**Goals**
- a) Copy the part of the PyPy proposal from "This goal contains" to "of this benefit." word for word.
- b) According to the PyPy proposal, what hourly rate will paid work on the project receive?

**Passage to read**
We will likely explore the OS/X path (as well as the Windows path if Win64 support grows in PyPy), but this is not part of this current donation proposal.

It might be possible to adapt the work done on x86-64 to the 64-bit ARMv8 as well. We have not investigated this so far.

Work plan and funding details

This is an very rough estimate of the amount of work it would take to complete the steps for an experienced developer who is already familiar with the PyPy codebase. As before, we cannot guarantee the time estimates here, but we do agree to report regularly to the community, so our progress can be followed publicly. We currently expect the duration of the whole project to be up to two years starting from April 2014.

Paid work will be at $60/hour, but at least one developer who will work on the project – Armin Rigo – has committed to one hour of volunteer work per paid hour; and another developer – Remi Meier – is a Ph.D. student and gets paid from another source already. The total amount of money that we ask below corresponds roughly to one half-time job.

A 10% general donation will go to the Software Freedom Conservancy itself, the non-profit organization of which the PyPy project is a member and which manages all the issues related to donations, payments, and tax-exempt status. An extra fraction of the money collected will be entered into the general PyPy pot, used for example to finance sprint travel costs to students. This fraction is 10% maximum, unless more money than requested is collected, in which case the whole excess will go to the general PyPy pot.

Note For donations higher than $1,000, we can arrange for an invoice and a different payment method to avoid the high Paypal fees. Please contact pypy at sfconservancy.org if you want to know details on how to donate via other means.

Goal 1

The PyPy-TM that we have in the end of March 2014 is good enough in some cases to run existing multithreaded code without a GIL, but not in all of them. There are a number of caveats for the user and missing optimizations. The goal #1 is to improve this case and address the caveats. The current status is written down in the docs and will evolve over time.

For future reference, at the end of March the main identified issues are:

  • There are still a number of bugs.
  • The JIT warm-up time is abysmal.
  • The GC is missing a number of optimizations that are present in a regular PyPy.
  • Destructors are not supported (__del__() methods).
  • The STM bookkeeping logic could see more improvements.
  • Forking the process is slow.
  • We don't foresee particularly high conflict rates in regular multithreaded programs, but this assertion needs to be checked and possibly some heuristics improved.

Fixing all these issues is required before we can confidently say that PyPy-TM is an out-of-the-box replacement of a regular PyPy which gives speed-ups over the regular PyPy independently of the Python program it runs, as long as it is using at least two threads.

Goal 2

This goal contains the various new features needed to use multiple cores without explicitly using multithreading; in other words, the new APIs and libraries accessible from Python programs that want to make use of this benefit.

This goal requires good support for very-long-running transactions, started with the with atomic construct documented here. This approach hides the notion of threads from the end programmer, including all the hard multithreading-related issues. This is not the first alternative approach to explicit threads; for example, OpenMP is one. However, it is one of the first ones which does not require the code to be organized in a particular fashion. Instead, it works on any Python program which has got latent, imperfect parallelism. Ideally, it only requires that the end programmer identifies where this parallelism is likely to be found, and communicates it to the system, using some lightweight library on top of with atomic.

**Dataset excerpts**
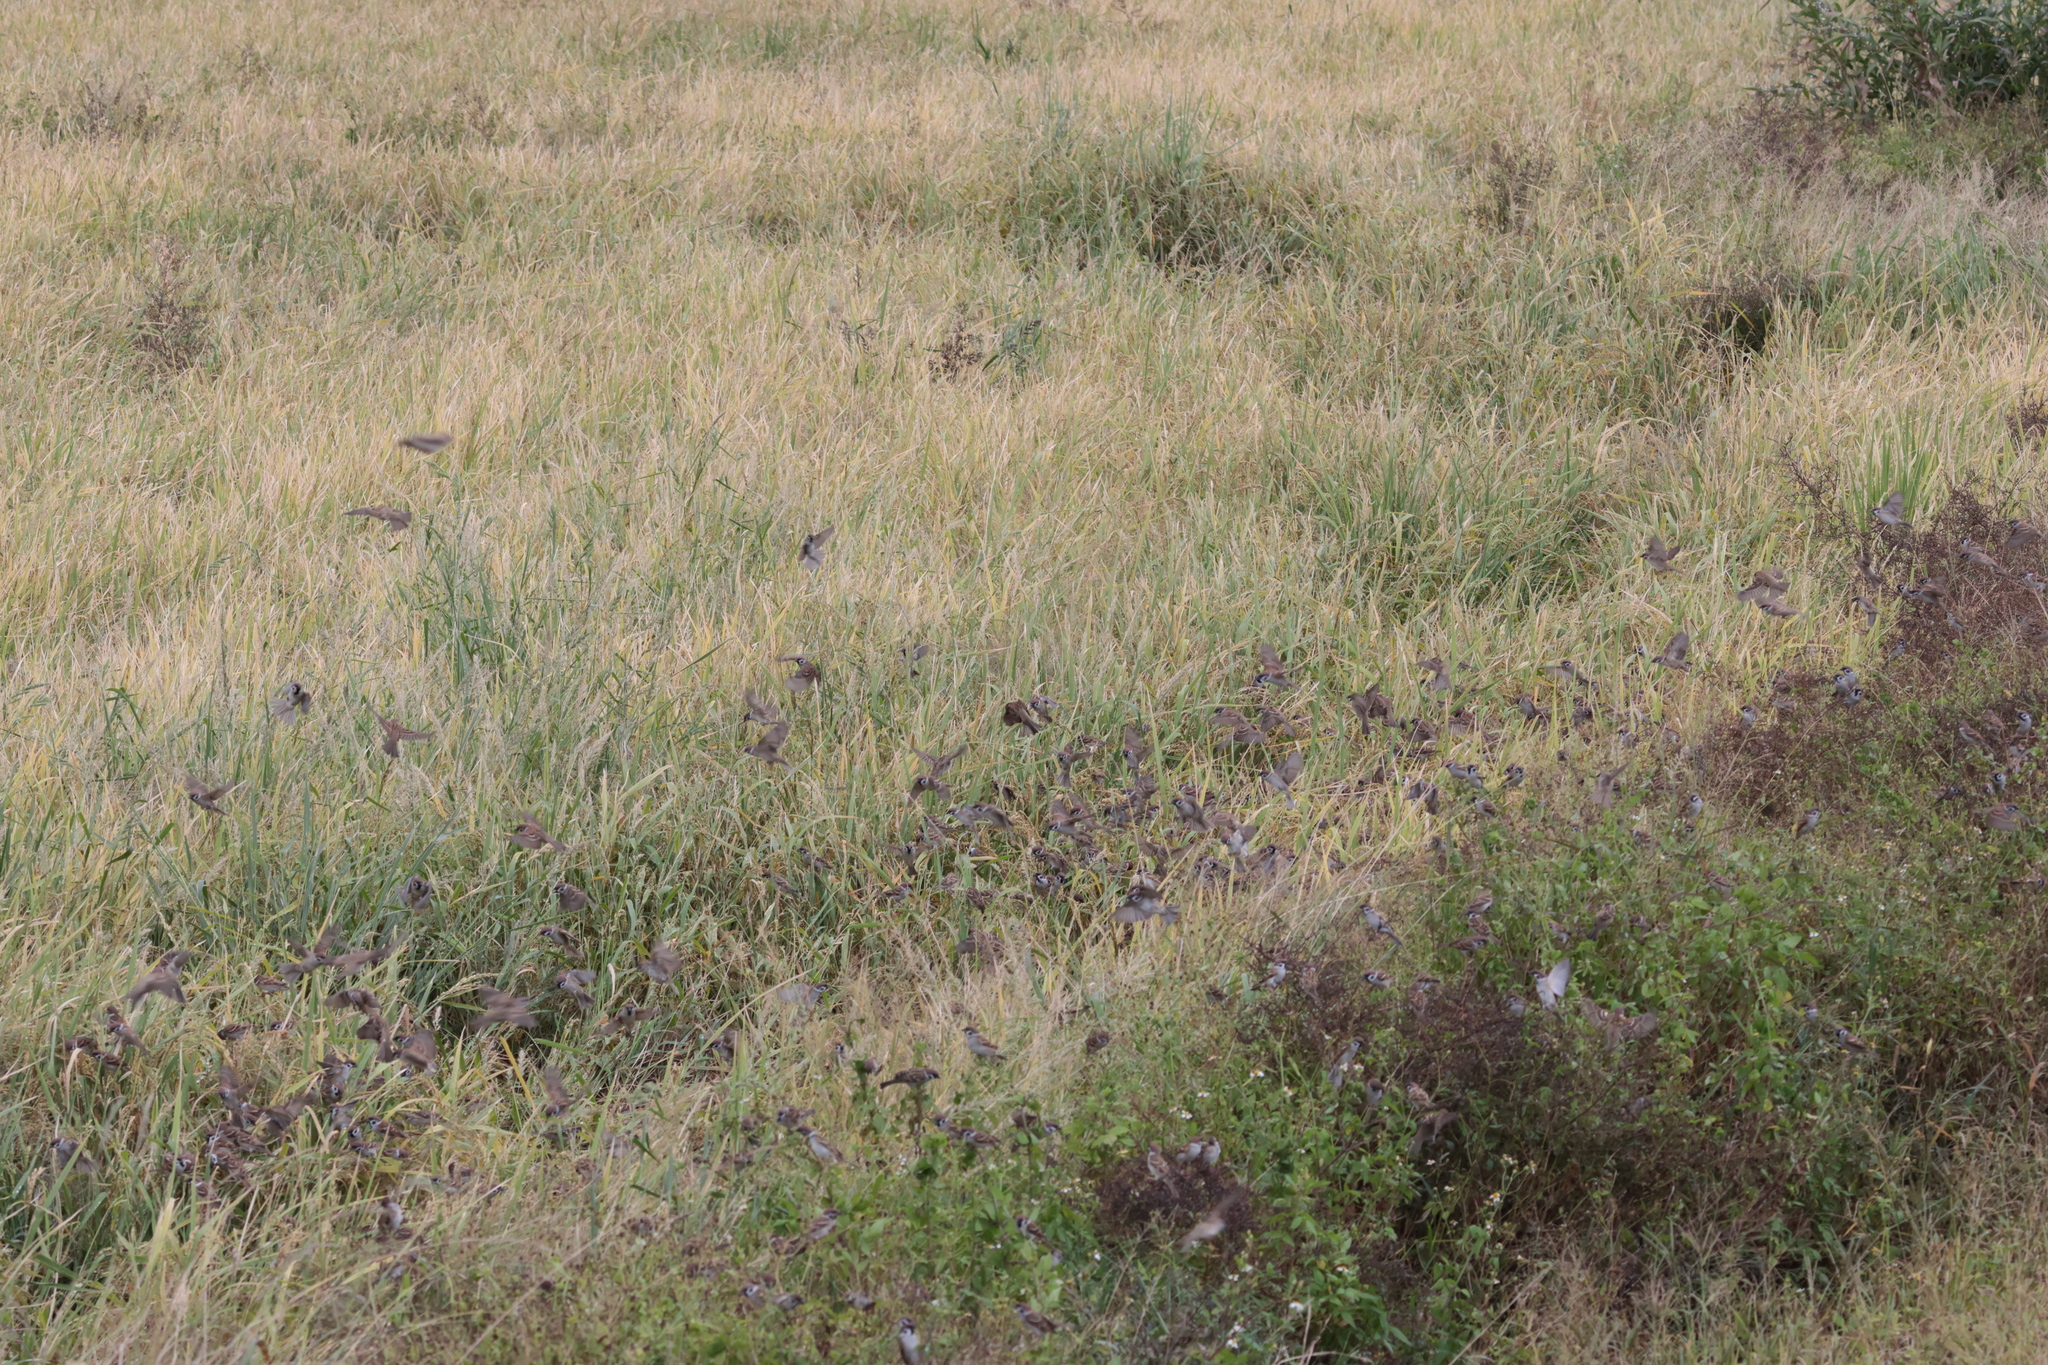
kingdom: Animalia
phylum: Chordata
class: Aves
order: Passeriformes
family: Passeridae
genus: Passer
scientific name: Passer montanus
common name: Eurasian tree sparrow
==
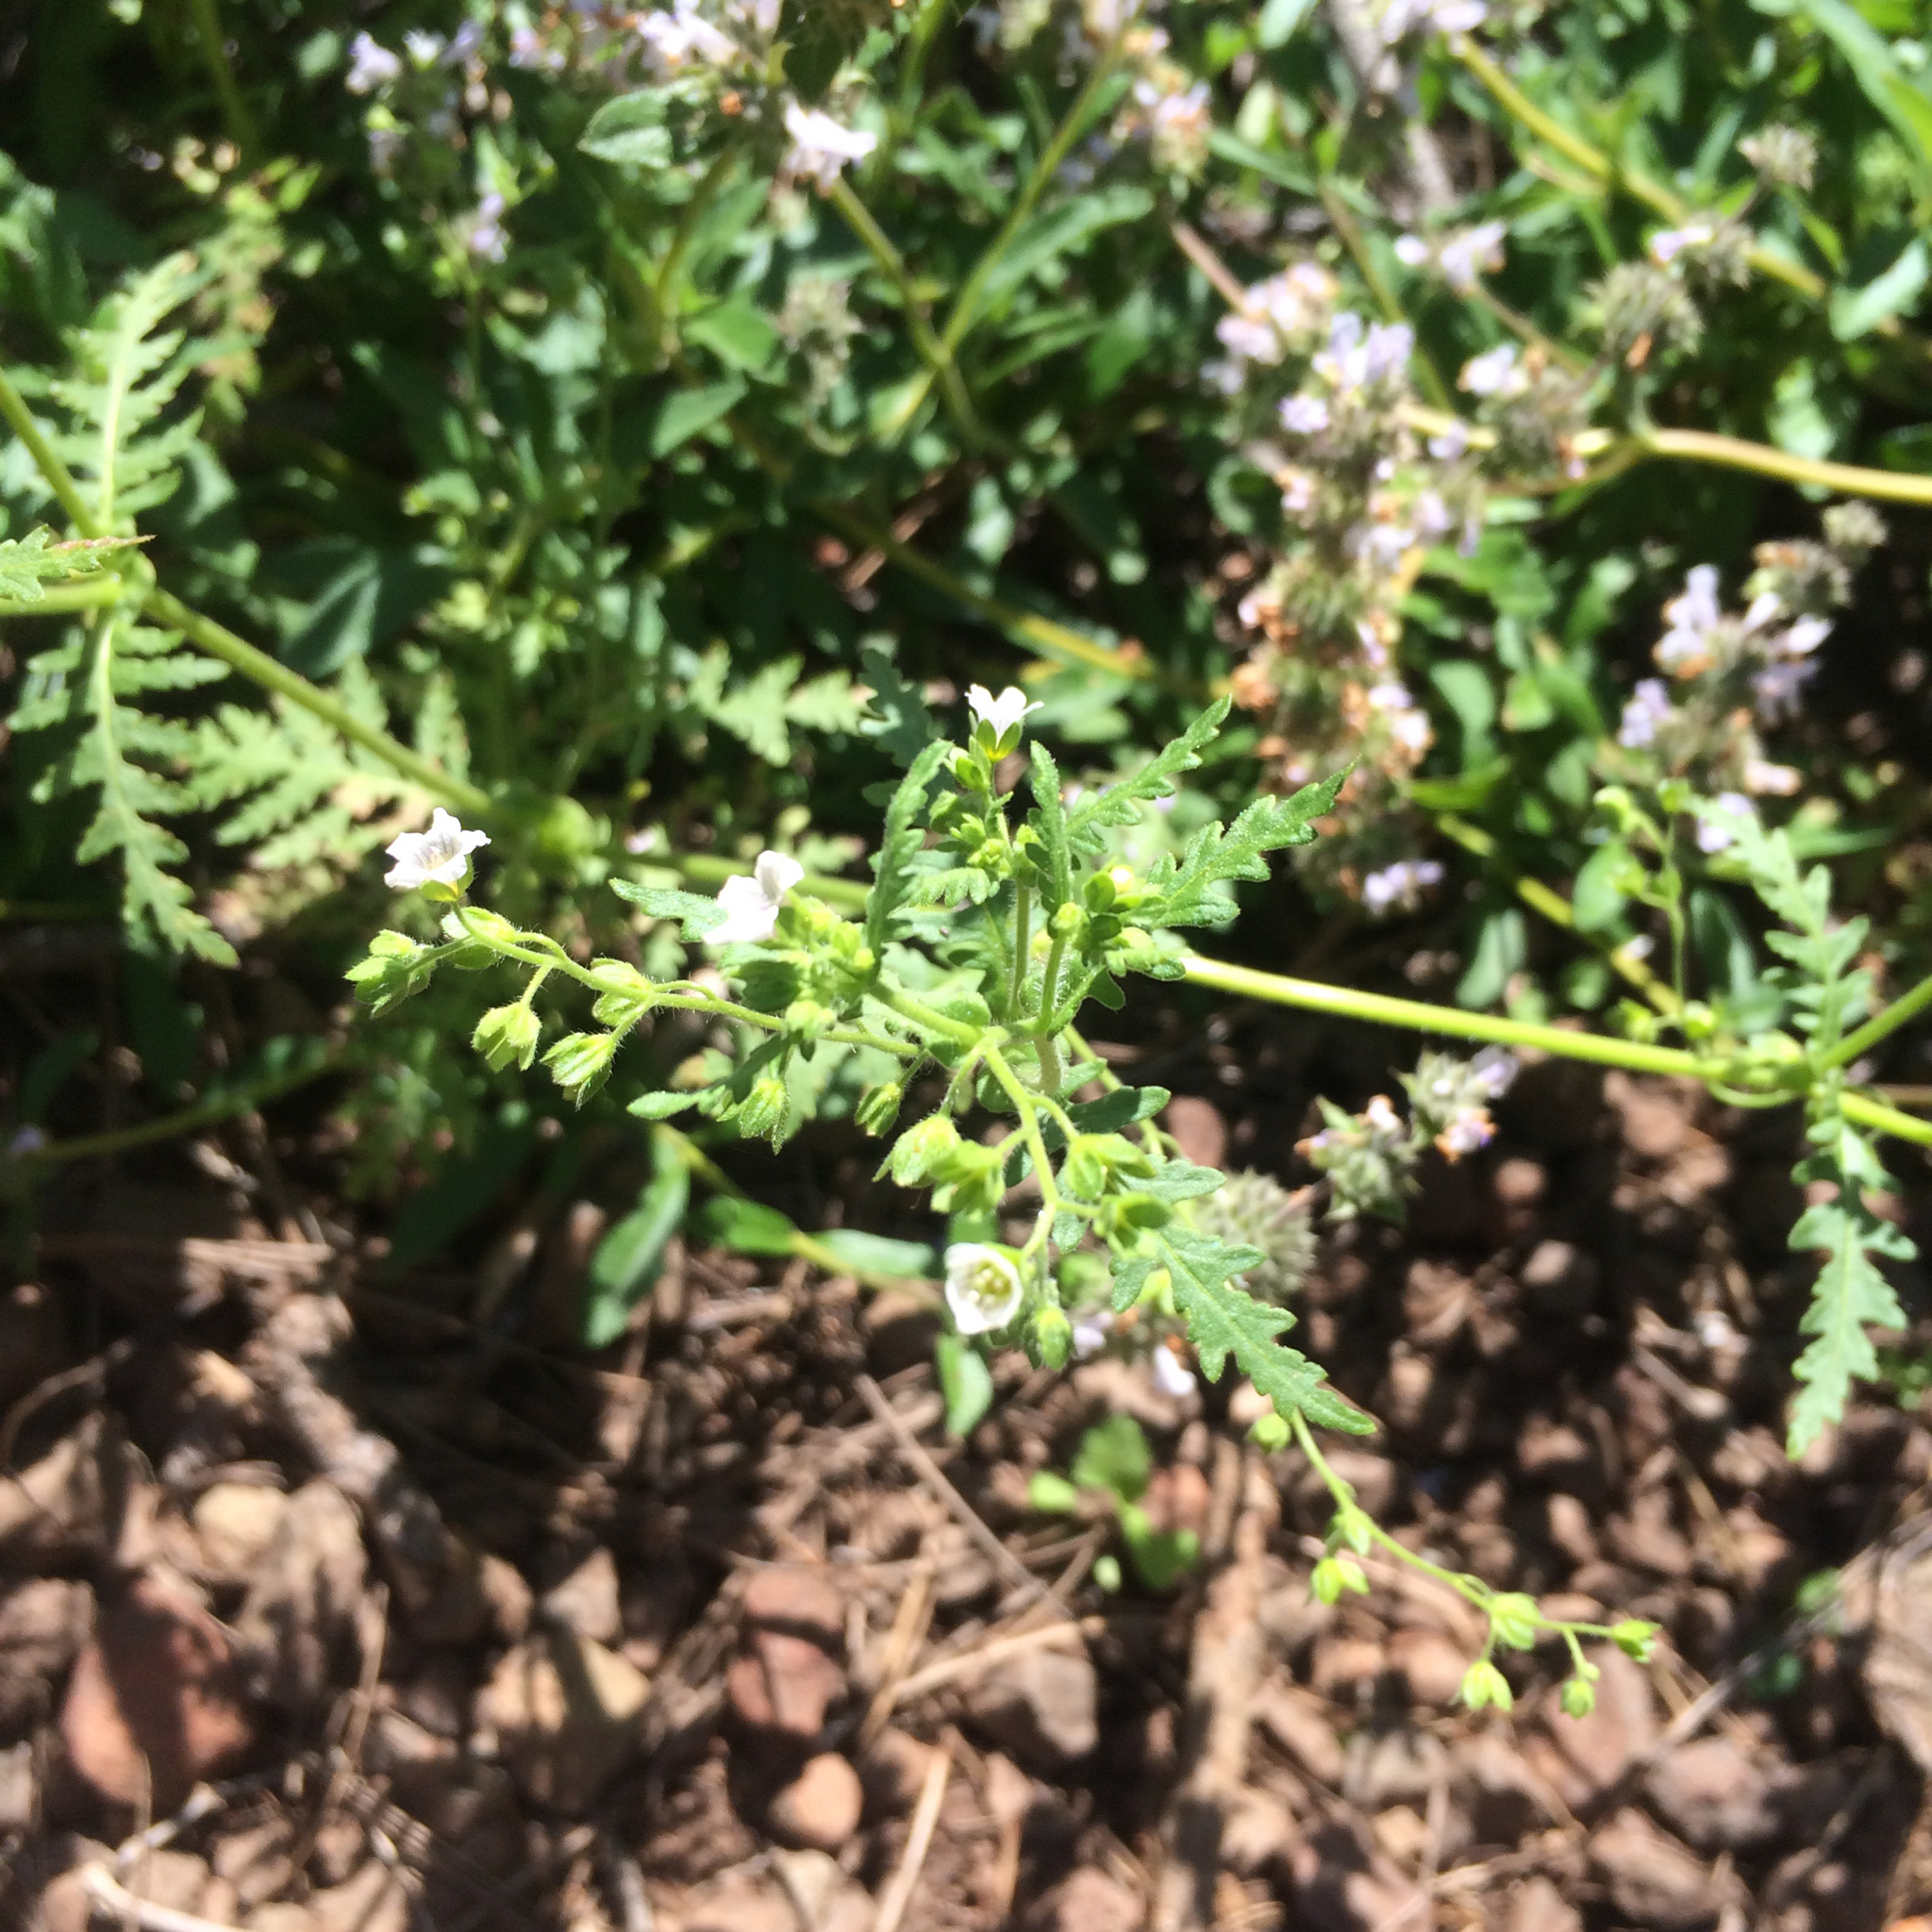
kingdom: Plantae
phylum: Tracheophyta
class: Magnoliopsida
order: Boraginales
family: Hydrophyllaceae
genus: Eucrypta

**Solutions below**
- a)
This goal contains the various new features needed to use multiple cores without explicitly using multithreading; in other words, the new APIs and libraries accessible from Python programs that want to make use of this benefit.

- b) $60 per hour.